DeleteOops I meant Racialization/Racialiazed, it was auto corrected. Apologies.
DeleteOriginally, I thought the book was going to be about the many ways in which the native population in the Caribbean was abused and marginalized by colonizers and in some ways, it was. At its core though it seemed to be about Identity. “Creoles in whose veins Spanish blood circulated declared themselves their heirs and avengers of Aztecs, the Incas, and the Araucanians who had been massacred centuries earlier by their fathers”. The struggle of identity was ever-present in the book the fact creoles claimed that they were the true natives while at the same time appropriating pre-conquest history and disrespecting the contemporary Indians was a very strange idea to comprehend which makes the books a very good read.

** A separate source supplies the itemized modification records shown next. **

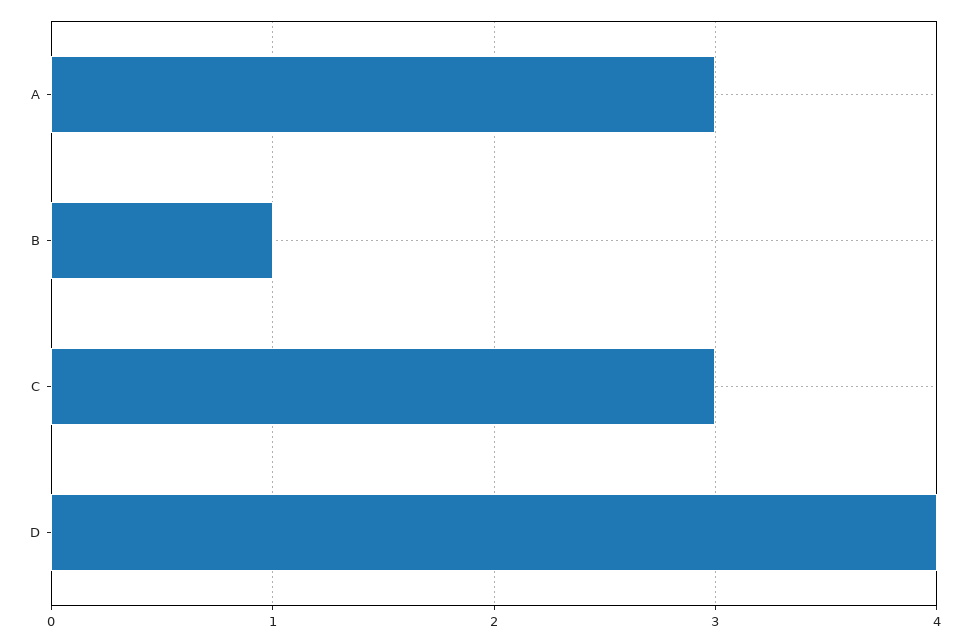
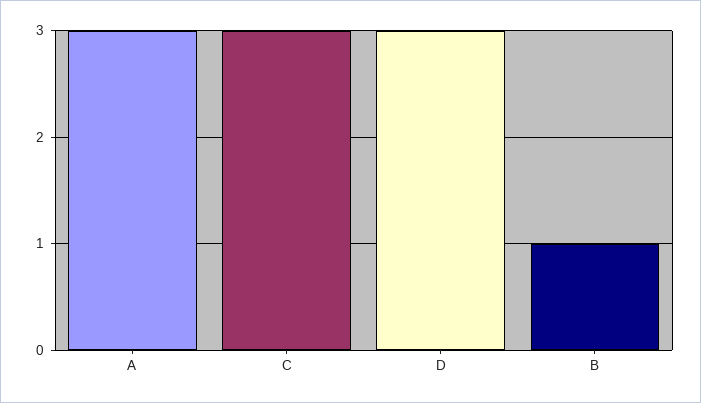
  {
    "A": 3,
    "B": 1,
    "C": 3,
-   "D": 4
+   "D": 3
  }

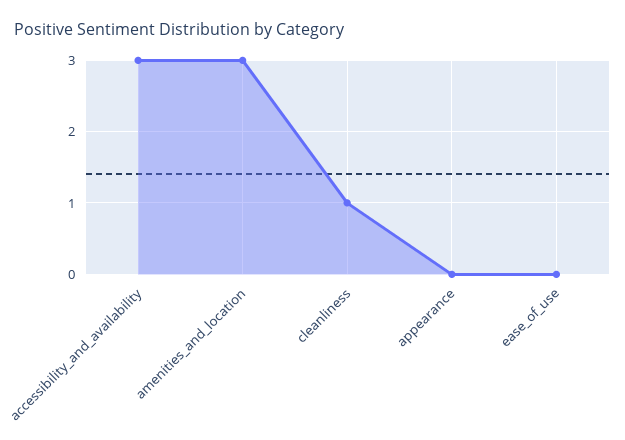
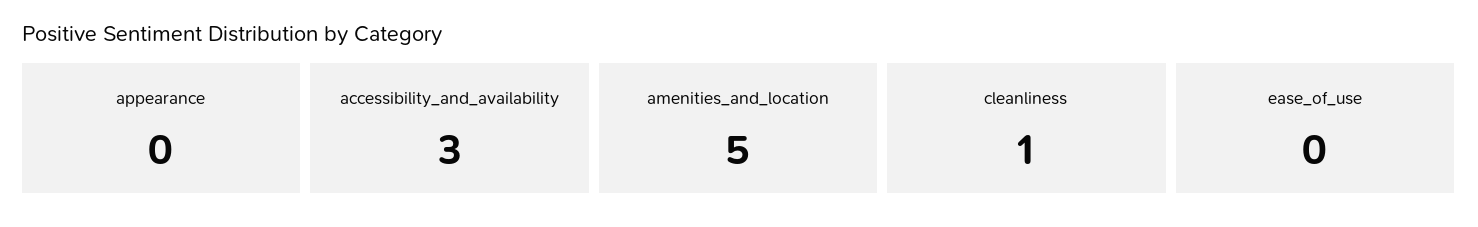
  {
    "accessibility_and_availability": 3,
-   "amenities_and_location": 3,
+   "amenities_and_location": 5,
    "cleanliness": 1,
    "appearance": 0,
    "ease_of_use": 0
  }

ReplyDeleteReading Professor Caplan's essay on Indigenous system and the role of Government in Mexico I found it fascinating that the system in early independent Mexico (with some swings) set up two, separate but equal, governments, while claiming "indigenousness" did not exist. Further, that while Oaxaca and Yucatan were treated differently. Indigenous population of the Yucatan were not as autonomous as the Oaxcas. The basis, while hinted in population, is left that Oaxaca has material resources, and the Yucatan did not. This lead to differences for petitions of redress, as well as the Oaxcan government officials arguing the case for protection for indigenous population. We see the Bogas in Colombia being stereotyped, and now the newly Mexican Nation-State doing the same based on the fact the Yucatan's indigenous population. Meanwhile, in Earle's book we see Argentina ignoring the pre-conquest past, claiming civilization had finally arrived to Argentina. Mike is not alone in thinking this is a larger, international trend of embracing whiteness, and automatically thought of the United States as well. I can see the Yucatans are, in someway, being stereotyped for lack of resources and production, the same way we are here. Even, if some progress has been given to those who are deemed inferior by a white or living standards. I guess, my question is what came first: The hatred or dislike of those different from white Europeans tied to ones' resources (by extension economy), living standards or is it cosmetic?